[lbo-talk] Re: Cuba petition

joanna bujes joanna.bujes at sun.com
Mon Apr 14 16:36:54 PDT 2003


At 03:47 PM 04/14/2003 -0700, you wrote:
>In an ideal world, one would have both full economic
>rights and near absolute freedom of speech. In the
>real world though, one often has to make some painful
>choices, so that one might well have to give up some
>freedom of expression, in order to better secure such
>economic rights as the right to education or the right
>to have best healthcare, that one's society can afford.

Yes. And I wouldn't call it hypocrisy. Let's look at AIDS. Cuba's isolation of AIDS patients was decried in the west....but in the end, this policy, proved to be a socially SANE policy in the case of a disease to which there is no known cure and which, originally, was not understood. The patients who were sequestered were given the best care Cuba could produce (which was damned good) and their families did not starve. It's true that they did not have freedom of movement and that they could not fuck anybody they wanted to. To date, Cuba has the best record in the world in terms of containing the spread of AIDS. Bummer for the few that were isolated; good news for everyone else.

Individual rights are not an absolute, especially when you consider that there is, strictly speaking, no such thing as an individual. Every "individual" is completely dependent upon a society that sustains him/her materially, culturally, emotionally. The celebration of "individuality" that characterizes U.S. culture is an obscene lie....in theory as well as in deed.

Chart interpretation exercises:
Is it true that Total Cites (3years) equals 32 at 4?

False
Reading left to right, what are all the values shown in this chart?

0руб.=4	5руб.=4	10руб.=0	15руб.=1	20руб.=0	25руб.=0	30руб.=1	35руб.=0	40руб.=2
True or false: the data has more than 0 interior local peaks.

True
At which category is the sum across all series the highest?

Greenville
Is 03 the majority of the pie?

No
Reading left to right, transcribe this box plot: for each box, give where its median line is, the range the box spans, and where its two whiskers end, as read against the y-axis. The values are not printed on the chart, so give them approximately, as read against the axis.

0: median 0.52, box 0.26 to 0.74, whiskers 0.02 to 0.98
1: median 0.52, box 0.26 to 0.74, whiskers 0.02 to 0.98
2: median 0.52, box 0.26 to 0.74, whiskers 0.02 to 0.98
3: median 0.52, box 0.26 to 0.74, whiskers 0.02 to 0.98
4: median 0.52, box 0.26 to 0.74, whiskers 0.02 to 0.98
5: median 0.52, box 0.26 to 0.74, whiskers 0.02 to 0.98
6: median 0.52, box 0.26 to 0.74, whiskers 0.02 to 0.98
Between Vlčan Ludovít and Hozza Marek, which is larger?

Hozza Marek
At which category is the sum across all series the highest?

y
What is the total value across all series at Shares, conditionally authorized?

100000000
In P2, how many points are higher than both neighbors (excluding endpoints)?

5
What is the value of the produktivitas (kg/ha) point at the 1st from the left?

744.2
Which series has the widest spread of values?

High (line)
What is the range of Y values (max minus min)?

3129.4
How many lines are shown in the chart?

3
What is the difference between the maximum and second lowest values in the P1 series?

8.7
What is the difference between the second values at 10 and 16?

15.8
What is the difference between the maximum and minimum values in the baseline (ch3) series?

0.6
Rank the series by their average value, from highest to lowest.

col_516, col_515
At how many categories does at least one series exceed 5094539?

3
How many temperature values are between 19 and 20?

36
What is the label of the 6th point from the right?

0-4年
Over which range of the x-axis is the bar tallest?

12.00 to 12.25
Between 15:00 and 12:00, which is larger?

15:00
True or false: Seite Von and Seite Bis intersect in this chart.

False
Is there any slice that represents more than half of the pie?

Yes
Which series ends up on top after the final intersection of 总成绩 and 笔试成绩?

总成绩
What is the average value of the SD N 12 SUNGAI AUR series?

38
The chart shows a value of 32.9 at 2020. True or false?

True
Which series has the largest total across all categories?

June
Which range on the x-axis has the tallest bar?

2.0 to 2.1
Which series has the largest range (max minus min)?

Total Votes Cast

### Goal of the exercise
Please copy the part of the Cuba petition post that opens with the words containing "joanna bujes joanna.bujes" and closes with "society can afford.", replacing "economic" with "material" throughout. The records play no part here and can be set aside.

### Exercise result
joanna bujes joanna.bujes at sun.com
Mon Apr 14 16:36:54 PDT 2003


At 03:47 PM 04/14/2003 -0700, you wrote:
>In an ideal world, one would have both full material
>rights and near absolute freedom of speech. In the
>real world though, one often has to make some painful
>choices, so that one might well have to give up some
>freedom of expression, in order to better secure such
>material rights as the right to education or the right
>to have best healthcare, that one's society can afford.